Florida-based IT company Uber Operations LLC wants ride-hailing company Uber Technologies Inc. to stop using the Uber name because of confusion that has disrupted its business, according to a trademark lawsuit filed Aug. 29.

The company, which started using the name Uber Operations in 2004, said that it has had to take down signage and cease answering phones so that people seeking business with Uber Technologies stop showing up at its door. The Florida company has even received death threats meant for the Silicon Valley company, Uber Operations said in its complaint filed in the U.S. District Court for the Northern District of Florida ( Uber Operations, LLC v. Uber Technologies, Inc. , N.D. Fla., No. 17-391, complaint filed 8/29/17 ).

“The public has come to assume that Uber Operations’ services are really Uber Tech’s or that Uber Operations has become somehow connected to Uber Tech, and Uber Operations has thus lost the value of its trademark, i.e., its corporate identity and control over its goodwill and reputation,” Uber Operations said in its complaint.

This kind of confusion is known as reverse confusion in trademark law. Reverse confusion can happen when the first user of a trademark, in this case Uber Operations, is mistaken for a user that started using the trademark in question later but has become more well-known.

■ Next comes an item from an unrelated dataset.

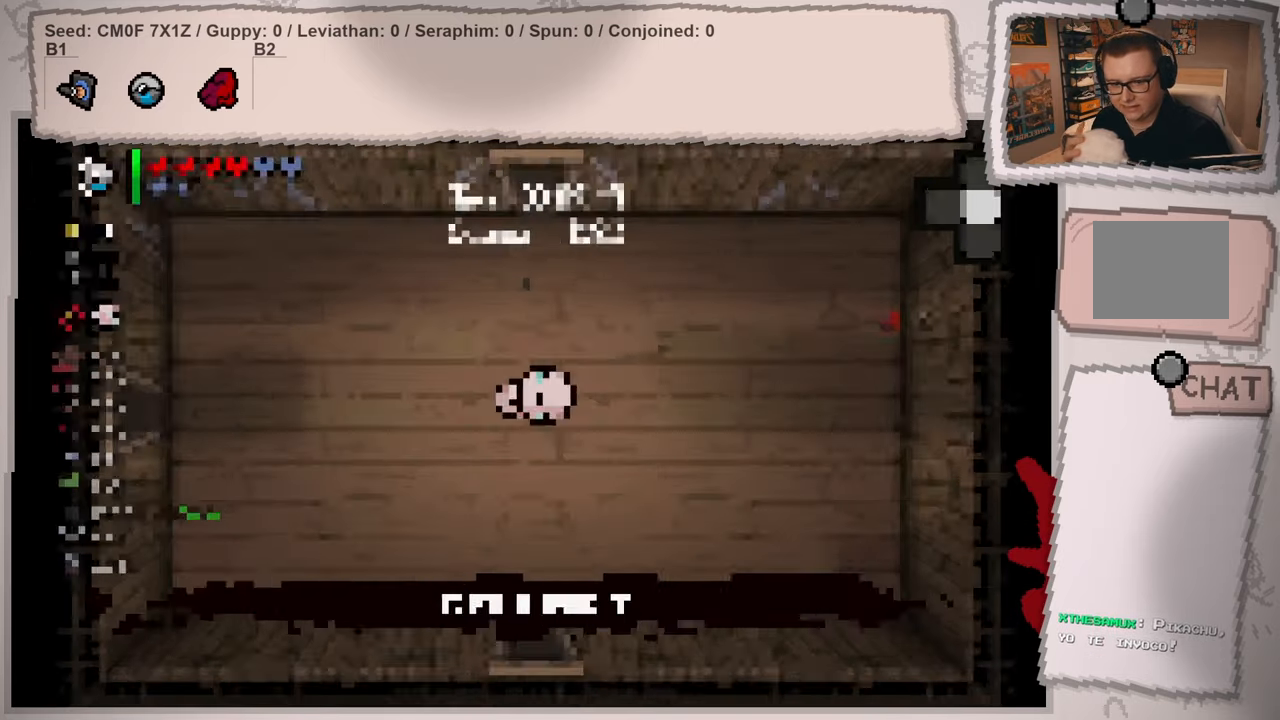
{"buttons": [], "left_stick": "center", "right_stick": "center", "events": []}
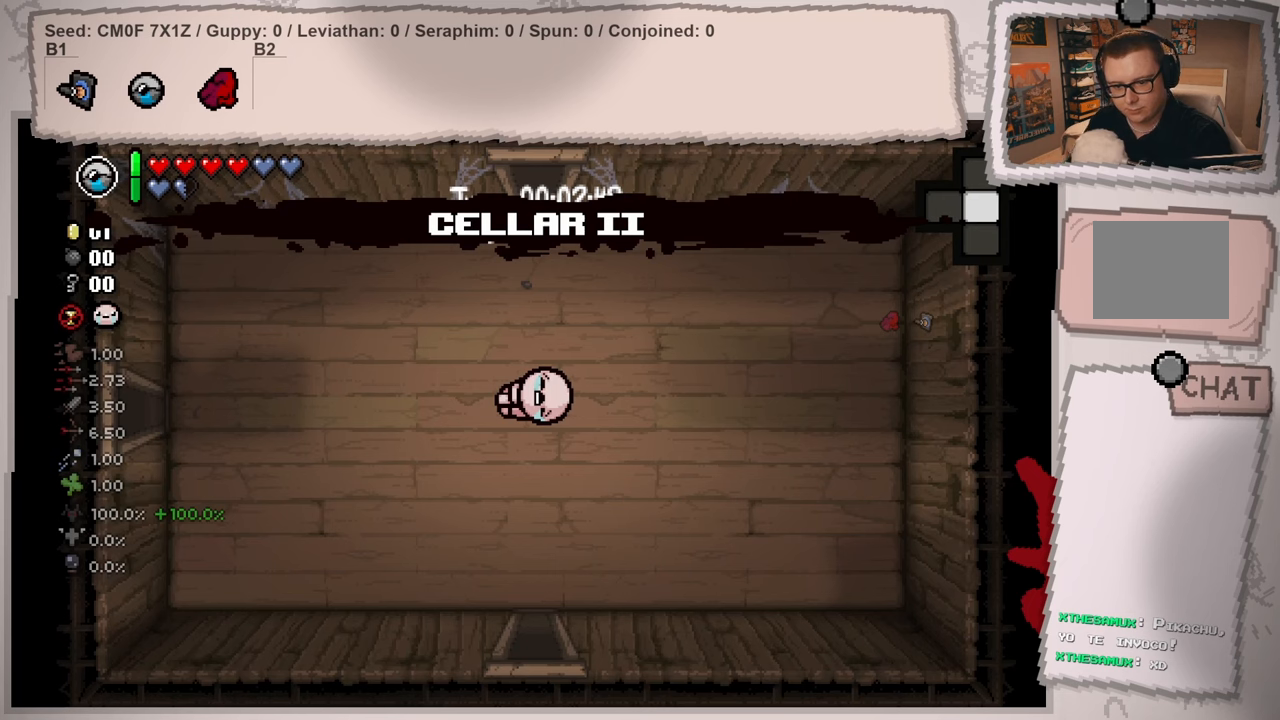
{"buttons": [], "left_stick": "center", "right_stick": "center", "events": []}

The Florida company is asking the court for an injunction barring Uber Technologies from using the names “Uber” and “Uber Xchange,” for trebled actual damages, disgorgement of profits, and attorneys’ fees.

Older User of Trademark Mistaken for Newer User

Uber Operations is a data integration and cloud computing services company that offers IT services primarily in the health care field. It uses the domain names uberops.com, uberoperations.com, uberexchange.com, and ubermover.com. It holds federal trademark registrations on “Uber Operations,” “UberXchange,” and “UberMover.”

Uber Technologies was founded after 2008, and registered its “Uber” trademark in 2011.

According to the complaint, Uber Operations has received thousands of phone calls, email messages, and fax transmissions meant for Uber Technologies. It said it also routinely receives private information about Uber Technologies’ drivers, financing applications, and personal items like mobile telephones. It sends all its incoming calls to voicemail in order to screen out the ones meant for Uber Technologies. The company has also received inquiries from state regulators meant for the other Uber.

“Uber Operations has not been able to ignore them, and has had to repeatedly advise attorneys and government agents that Uber Operations is not Uber Tech,” according to the complaint. The company even gets negative online reviews meant for Uber Technologies.

Uber Technologies didn’t immediately respond to Bloomberg BNA’s request for comment.

Ausley & McMullen P.A. represented Uber Operations.